# Up grading



## HootBob (Apr 26, 2004)

Well DW wanted to upgrade eventually!
Well every time we went to our dealer, The salesman who dealt with us kept asking us(jokingly) if we were ready to upgrade, So we stopped in last Tuesday to see what kind of deal he
would offer us. Well all being said we're trading in our (04) Outback 21RS, And this Thursday
We will be picking our new (05) Outback 26RS just in time for our possible last outing for the season, next weekend
Don


----------



## Y-Guy (Jan 30, 2004)

Congrats Don.

Truck fever seems to have transformed into upgrade fever around here!


----------



## camping479 (Aug 27, 2003)

That's great, Don!!!!

Enjoy your new trailer







. You'll have a lot more space.

Mike


----------



## HootBob (Apr 26, 2004)

Yeah Mike,
More space ends up meanig more "STUFF"
Peg says hopefully not


----------



## Ymryl (Mar 2, 2004)

I knew I wouldn't be the only one around here to upsize this off season









Paul teh trend setter ... lol


----------



## KellerJames (Jan 19, 2004)

I'm having a hard time resisting the fever. STOP tempting me.


----------



## RVCarolina (Jul 31, 2004)

LET THE "MODDING" BEGIN!








Great choice don. Hope you-all enjoy the new outback!
Happy campin! Fred


----------



## hatcityhosehauler (Feb 13, 2004)

Congratulations Don, now like Mike said, you will have more room for the family, as well as stuff. We love our 26RS, and I know you will too.

Tim


----------



## camping479 (Aug 27, 2003)

If we keep our truck, no bigger trailer. Keep the trailer and no bigger truck needed, Checks and balances............... checks and balances









Mike


----------



## Ymryl (Mar 2, 2004)

You're all doomed... Even Vern couldn't resist the upgrade fever!


----------



## hurricaneplumber (Apr 12, 2004)

You all should stop going to visit your dealers, man oh man, I will at least stay strong and resist all of these upgrade urges. For now anyways..be strong, resist, resist, resist!!!


----------



## mswalt (Sep 14, 2004)

Don,

Congrats on the new 26RS. I know you'll like it!! We really enjoy ours.

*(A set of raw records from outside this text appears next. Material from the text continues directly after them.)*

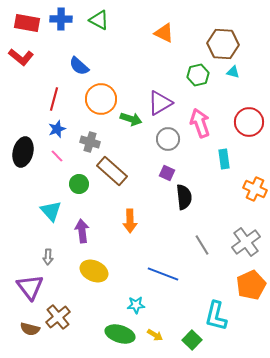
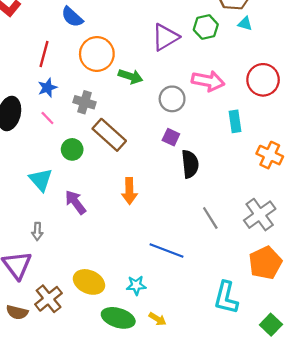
purple triangle: (160, 103) -> (165, 37), moved
pink arrow: (200, 123) -> (208, 81), turned 120
purple arrow: (82, 231) -> (76, 202), turned -30
yellow ellipse: (94, 271) -> (89, 282), moved
green square: (192, 340) -> (271, 325), moved

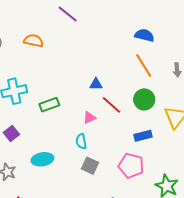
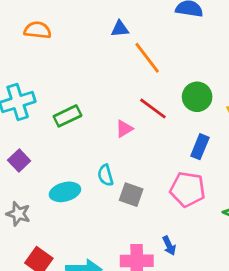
orange line: (144, 65) -> (147, 58), moved
blue triangle: (96, 84) -> (120, 29), moved
blue rectangle: (143, 136) -> (200, 147), turned -48
cyan semicircle: (81, 141) -> (105, 175), moved

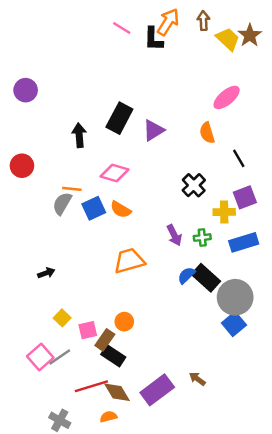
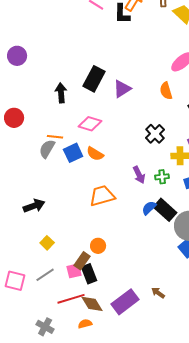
black arrow: (46, 273) -> (34, 206), size x1.5
pink square: (88, 330) -> (74, 271), moved
black rectangle: (113, 356) -> (89, 274), turned 36
pink square: (40, 357) -> (15, 281), moved, turned -35

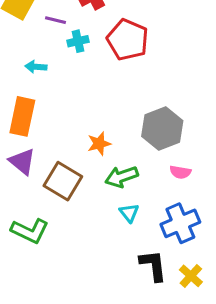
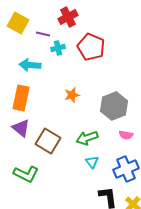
cyan arrow: (36, 67) -> (30, 65), size x1.5
orange star: (99, 144) -> (72, 95), moved

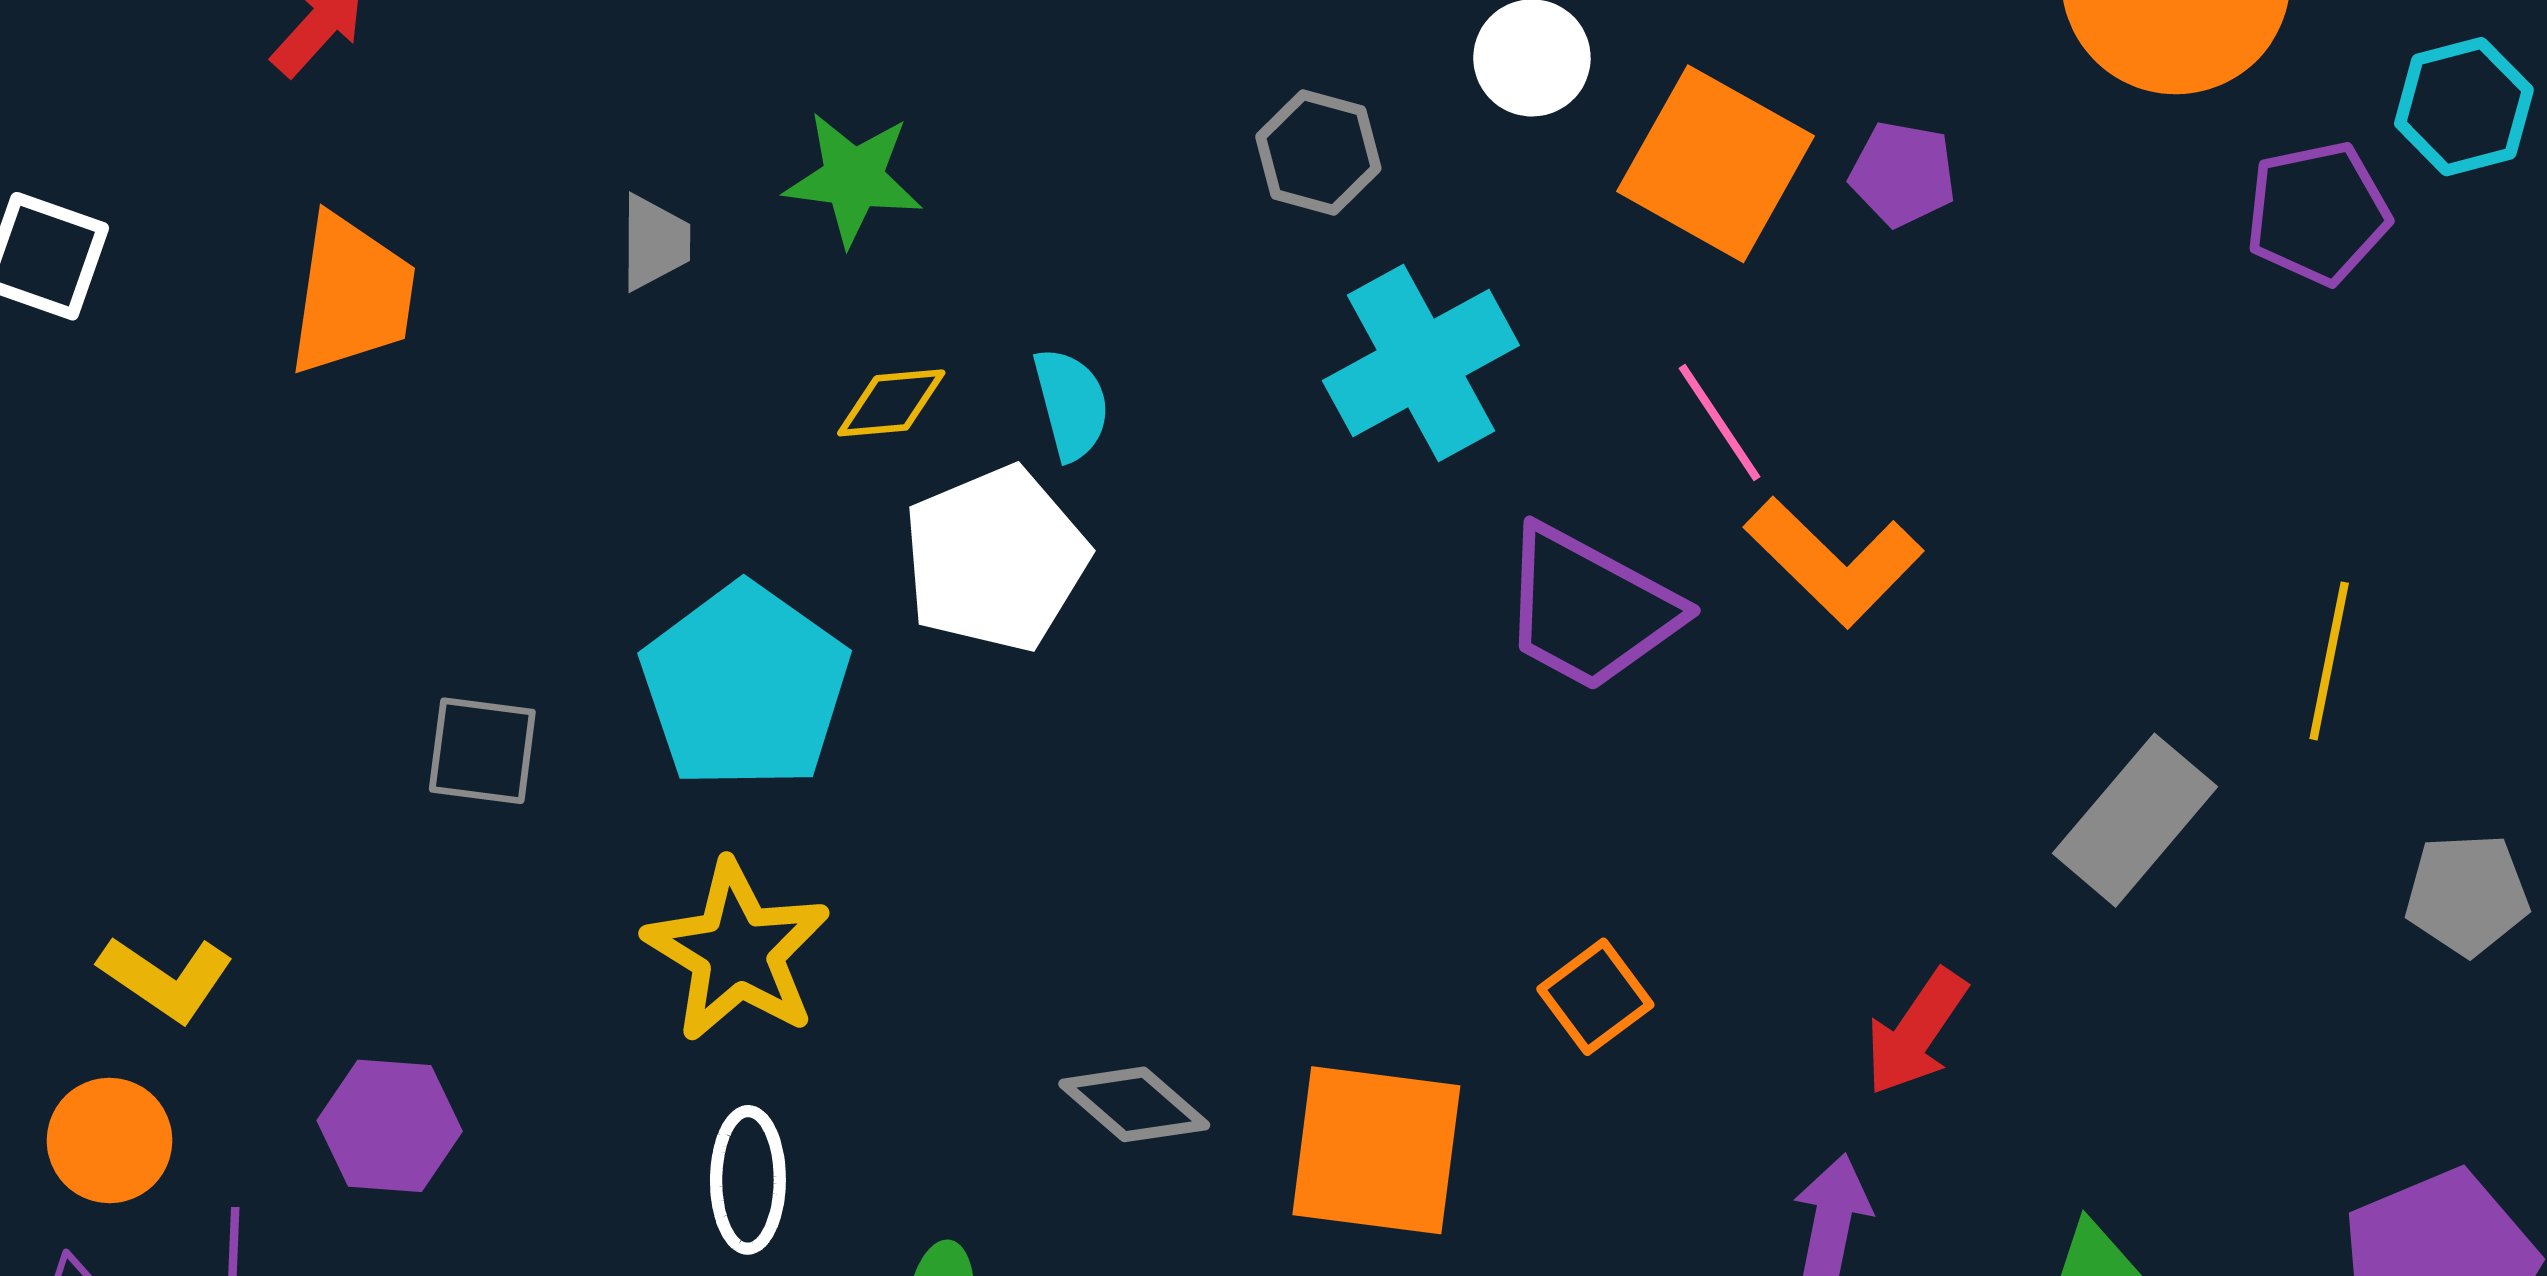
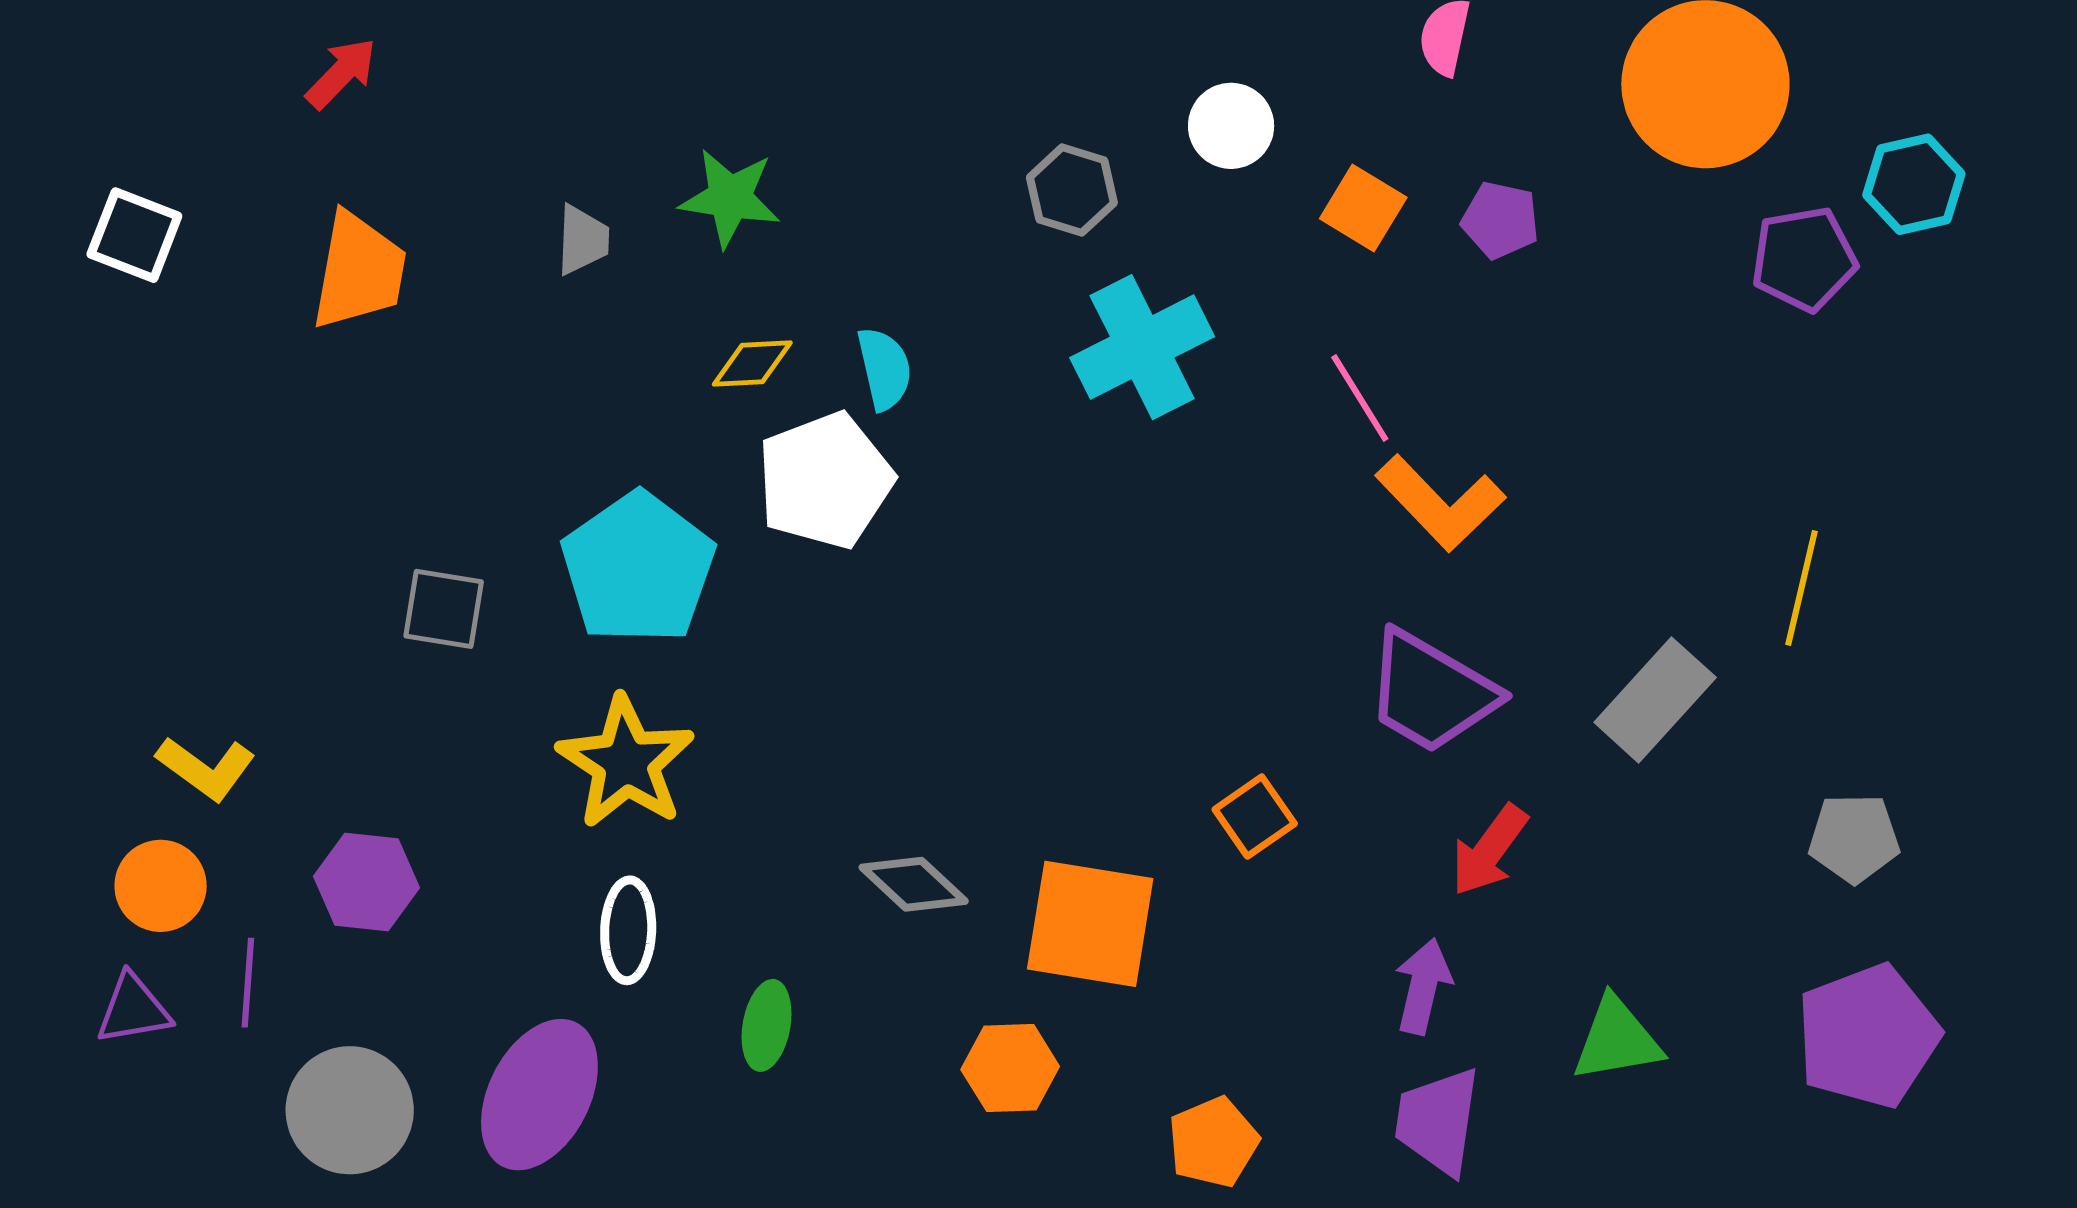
orange square: (1716, 164) -> (1363, 208), size x0.6
purple trapezoid: (1589, 609) -> (1431, 692), moved
gray pentagon: (2467, 894) -> (1854, 838), moved

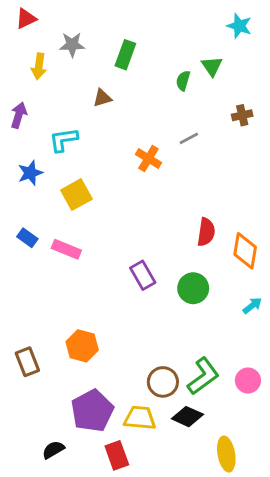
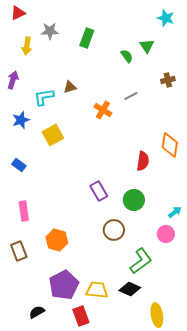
green semicircle: (183, 81) -> (127, 56), turned 128
brown triangle: (102, 98) -> (70, 87), moved
pink rectangle: (66, 249) -> (24, 211), moved, turned 60
orange diamond: (245, 251) -> (170, 145), moved
pink circle: (248, 380) -> (166, 234), moved
brown circle: (163, 382) -> (114, 230), moved

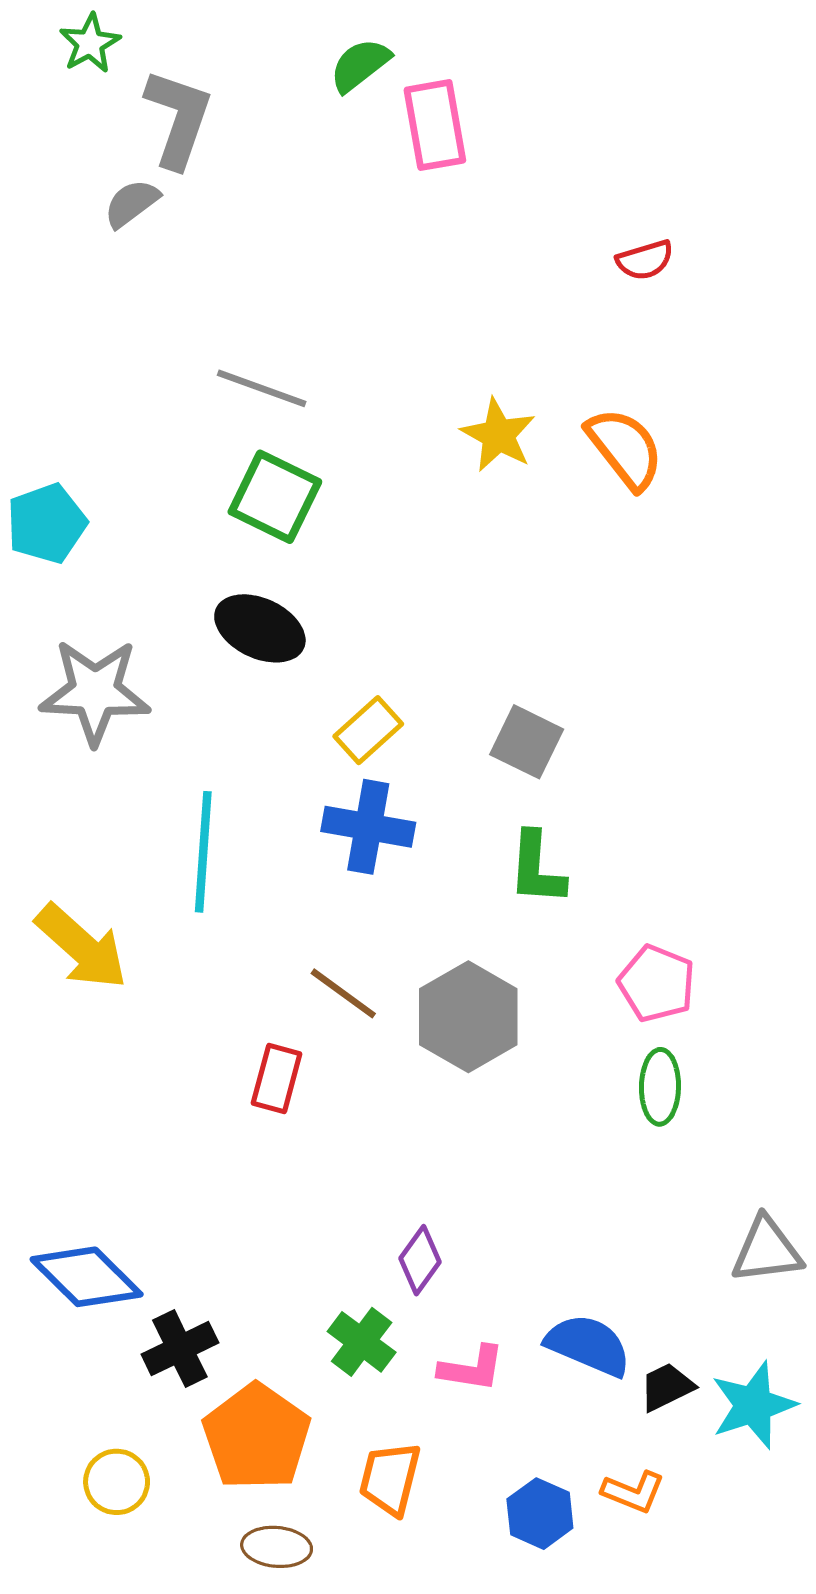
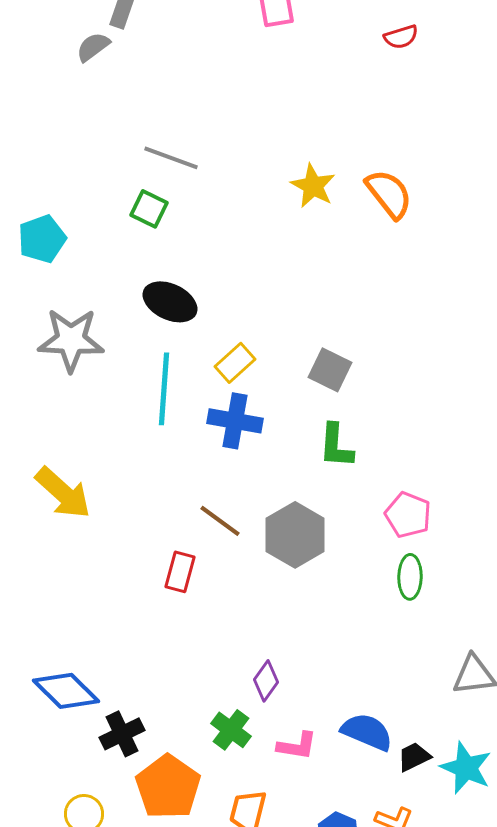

Only been out a couple of times so far, but I have the "camping fever".

Good luck.

Mark


----------



## NDJollyMon (Aug 22, 2003)

I'm trying to stay away from the dealer...
I'm trying to stay away from the dealer...
I'm trying to stay away from the dealer...


----------



## Guest (Nov 8, 2004)

25 is big enough, 25 is big enough, 25 is big enough, ..........


----------



## California Jim (Dec 11, 2003)

LOL , you guys are hilarious


----------



## HootBob (Apr 26, 2004)

Resistants is Futile
Resistants is Futile


----------